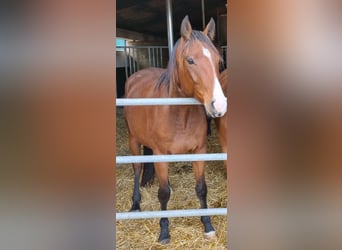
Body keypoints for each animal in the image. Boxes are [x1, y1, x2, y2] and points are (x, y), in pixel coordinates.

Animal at [123, 16, 227, 244]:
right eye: (190, 60)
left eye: (218, 60)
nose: (219, 105)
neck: (179, 114)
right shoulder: (160, 154)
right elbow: (162, 194)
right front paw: (164, 231)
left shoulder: (199, 152)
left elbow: (201, 189)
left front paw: (207, 225)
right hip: (133, 140)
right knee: (137, 169)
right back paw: (135, 205)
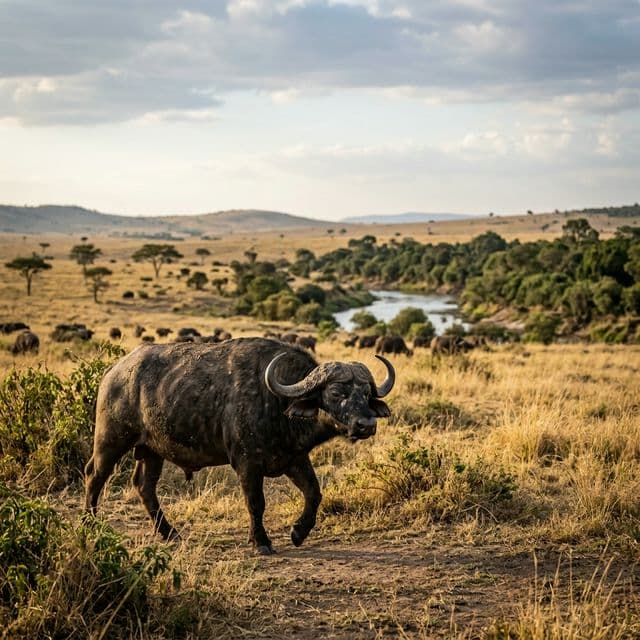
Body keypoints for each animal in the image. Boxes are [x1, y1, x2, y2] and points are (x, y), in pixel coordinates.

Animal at [85, 338, 395, 554]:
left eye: (366, 392)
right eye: (336, 392)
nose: (366, 424)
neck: (276, 403)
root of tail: (114, 371)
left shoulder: (294, 459)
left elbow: (314, 493)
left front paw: (299, 532)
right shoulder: (247, 464)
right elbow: (256, 502)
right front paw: (261, 541)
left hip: (152, 451)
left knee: (144, 485)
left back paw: (170, 532)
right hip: (111, 441)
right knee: (95, 475)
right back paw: (90, 523)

● **WHAT NEEDS TO BE DONE**: Would you repeat exactly, and only, the lines from the start of the records above through the line containing "right elbow: (256, 502)", with the pictures omitted?

● **RESULT FOR THIS TASK**:
Body keypoints for each animal in the image. Boxes are [x1, y1, x2, y2] and points are (x, y), in pixel coordinates.

Animal at [123, 16, 227, 244]:
right eye: (190, 60)
left eye: (218, 60)
nose: (219, 105)
neck: (179, 114)
right shoulder: (160, 154)
right elbow: (162, 194)
right front paw: (164, 231)
left shoulder: (199, 152)
left elbow: (201, 189)
left front paw: (207, 225)
right hip: (133, 140)
right knee: (137, 169)
right back paw: (135, 205)
Body keypoints for each animal in the image. Boxes are [x1, y1, x2, y2] and points are (x, y), in pixel coordinates.

Animal at [85, 338, 395, 554]:
left eye: (366, 392)
right eye: (336, 392)
nose: (366, 424)
neck: (276, 403)
root of tail: (114, 371)
left shoulder: (294, 459)
left elbow: (314, 493)
left front paw: (299, 532)
right shoulder: (247, 464)
right elbow: (256, 502)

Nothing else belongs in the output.